I'm working with a huge data set which is producing a ton of rules. I only need the high lift low support rules but i'm getting over 15 million(this is after setting min/maxlen and cleaning up my source data)
What i'm trying to do now is to create a head of several million, and subtract that from all the rules. My hope is that eventually all that is left is the bottom of the barrel.
Code:
basket_rules2 <- apriori(ttk, parameter = list(sup = 0.03, conf = 0.25, target="rules", minlen=4, maxlen=4, maxtime=0), appearance = list(rhs = "Fail: Generator Boot-up", default ="lhs"))
rules <- sort(basket_rules, by = "sup")
head1 <- head(rules, 2000000)
head2 <- rules[ !(rules %in% head1), ]
> summary(head2)
>set of 0 rules
I also tried:
rules <- sort(basket_rules, by = "sup")
head1 <- head(rules, 2000000)
head2 <- rules[-head1,]
>Error in -head1 : invalid argument to unary operator
I've used similiar syntax while sampling, i'm not sure why this is not working. All I really need is to get to the low support aprori rules, I feel like i may be making this way more complicated than it needs to be. Any suggestions on why my code is not working, or how I can get the really low sup/conf rules?
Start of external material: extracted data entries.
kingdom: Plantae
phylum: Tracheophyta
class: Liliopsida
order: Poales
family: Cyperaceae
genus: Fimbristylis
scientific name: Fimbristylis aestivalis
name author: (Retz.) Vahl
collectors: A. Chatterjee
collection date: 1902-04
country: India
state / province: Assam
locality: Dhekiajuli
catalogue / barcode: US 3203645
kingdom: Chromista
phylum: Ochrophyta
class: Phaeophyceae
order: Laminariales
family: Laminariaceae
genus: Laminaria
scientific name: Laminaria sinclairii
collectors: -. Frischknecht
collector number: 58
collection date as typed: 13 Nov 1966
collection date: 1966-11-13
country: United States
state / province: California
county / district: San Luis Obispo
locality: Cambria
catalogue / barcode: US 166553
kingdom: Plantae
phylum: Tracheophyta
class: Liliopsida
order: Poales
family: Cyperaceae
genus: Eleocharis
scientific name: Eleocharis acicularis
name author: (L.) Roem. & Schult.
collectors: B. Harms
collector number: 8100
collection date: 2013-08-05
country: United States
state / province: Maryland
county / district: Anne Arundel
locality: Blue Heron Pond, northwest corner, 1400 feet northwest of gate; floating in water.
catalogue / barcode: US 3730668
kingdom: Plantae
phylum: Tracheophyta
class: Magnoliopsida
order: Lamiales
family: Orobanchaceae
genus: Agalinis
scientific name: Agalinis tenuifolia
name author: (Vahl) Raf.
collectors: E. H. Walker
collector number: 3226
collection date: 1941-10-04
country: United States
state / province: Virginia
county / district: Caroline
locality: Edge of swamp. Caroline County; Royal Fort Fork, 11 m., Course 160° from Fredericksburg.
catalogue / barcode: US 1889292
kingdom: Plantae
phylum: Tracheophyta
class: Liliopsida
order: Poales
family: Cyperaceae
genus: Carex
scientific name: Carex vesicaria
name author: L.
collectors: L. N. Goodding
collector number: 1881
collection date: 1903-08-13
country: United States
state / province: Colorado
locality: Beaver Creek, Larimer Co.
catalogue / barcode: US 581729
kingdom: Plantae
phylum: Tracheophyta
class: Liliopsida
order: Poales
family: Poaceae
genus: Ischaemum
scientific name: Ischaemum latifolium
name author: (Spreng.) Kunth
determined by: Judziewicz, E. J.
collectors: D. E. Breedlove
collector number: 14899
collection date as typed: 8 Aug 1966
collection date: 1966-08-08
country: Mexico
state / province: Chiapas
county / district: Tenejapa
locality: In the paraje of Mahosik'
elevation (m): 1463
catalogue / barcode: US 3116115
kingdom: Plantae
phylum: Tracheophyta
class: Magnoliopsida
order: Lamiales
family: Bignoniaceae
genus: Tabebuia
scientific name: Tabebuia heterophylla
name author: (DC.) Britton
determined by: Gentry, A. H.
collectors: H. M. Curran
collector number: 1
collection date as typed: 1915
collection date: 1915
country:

I hope I understand your question correctly. I think you could do this
library(arules)
data(Groceries)
rules <- apriori(Groceries, parameter = list(support= 0.0002))
this produces about 2 million rules. Now you can get the 100 rules with the lowest support using tail
:
low_support_rules <- tail(rules, by = "support", n = 100)
Now you can sort the low support rules using lift.